--- Passage for review Enclosed Below ---

2. The number of participants/degrees of freedom (N).
3. Whether the hypothesis is one-tailed (directional) or two-tailed (non-directional).

The Rule: For many tests, the calculated value must be equal to or greater than the critical value. For a few tests (like the Sign test and Wilcoxon), the calculated value must be equal to or less than the critical value. (You must check the specific test rules!)

Type I and Type II Errors

Because we rely on probability (and never 100% certainty), we risk making mistakes when interpreting our significance level.

1. Type I Error (False Positive):
This occurs if we reject the null hypothesis and accept the alternative, when in reality, the null hypothesis was actually true. We concluded there was an effect when there wasn't.
Memory Aid: Type I = "I thought I found something!" (False Alarm). Occurs when the significance level (p) is too high (e.g., p≤0.10).

2. Type II Error (False Negative):
This occurs if we accept the null hypothesis, when in reality, the alternative hypothesis was actually true. We concluded there was no effect, but we missed a genuine effect.

--- End of Enclosed Passage for review ---

» Prompt 1
Answer each question from the passage on significance testing.
(a) For which two tests does the passage say the calculated value must be equal to or less than the critical value?
(b) What other name does the passage give to a Type I error?
(c) In a Type II error, which hypothesis is accepted?
» Prompt 2
Rewrite the part of the passage on significance testing that opens with the words containing "1. Type I Error" and closes with "a genuine effect.", putting "real" in place of "genuine".
» Prompt 3
Decide whether each statement agrees with the passage on significance testing. Answer yes or no, and quote the words of the passage that decide it.
(a) A Type I error occurs when the null hypothesis is rejected even though it was true.
(b) Significance testing offers 100% certainty.
(c) For every test, the calculated value must be equal to or greater than the critical value.

--- Material supplied Enclosed Below ---

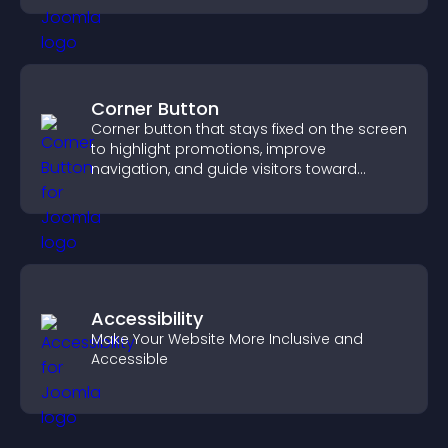
Corner Button
Corner button that stays fixed on the screen
to highlight promotions, improve
navigation, and guide visitors toward
important actions with clear visibility.
Accessibility
Make Your Website More Inclusive and
Accessible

--- End of Enclosed Material supplied ---

» Exercise result 1
(a) The Sign test and Wilcoxon.
(b) False Positive.
(c) The null hypothesis.

» Exercise result 2
1. Type I Error (False Positive):
This occurs if we reject the null hypothesis and accept the alternative, when in reality, the null hypothesis was actually true. We concluded there was an effect when there wasn't.
Memory Aid: Type I = "I thought I found something!" (False Alarm). Occurs when the significance level (p) is too high (e.g., p≤0.10).

2. Type II Error (False Negative):
This occurs if we accept the null hypothesis, when in reality, the alternative hypothesis was actually true. We concluded there was no effect, but we missed a real effect.

» Exercise result 3
(a) Yes: "we reject the null hypothesis and accept the alternative, when in reality, the null hypothesis was actually true"
(b) No: "we rely on probability (and never 100% certainty)"
(c) No: "For a few tests (like the Sign test and Wilcoxon), the calculated value must be equal to or less than the critical value."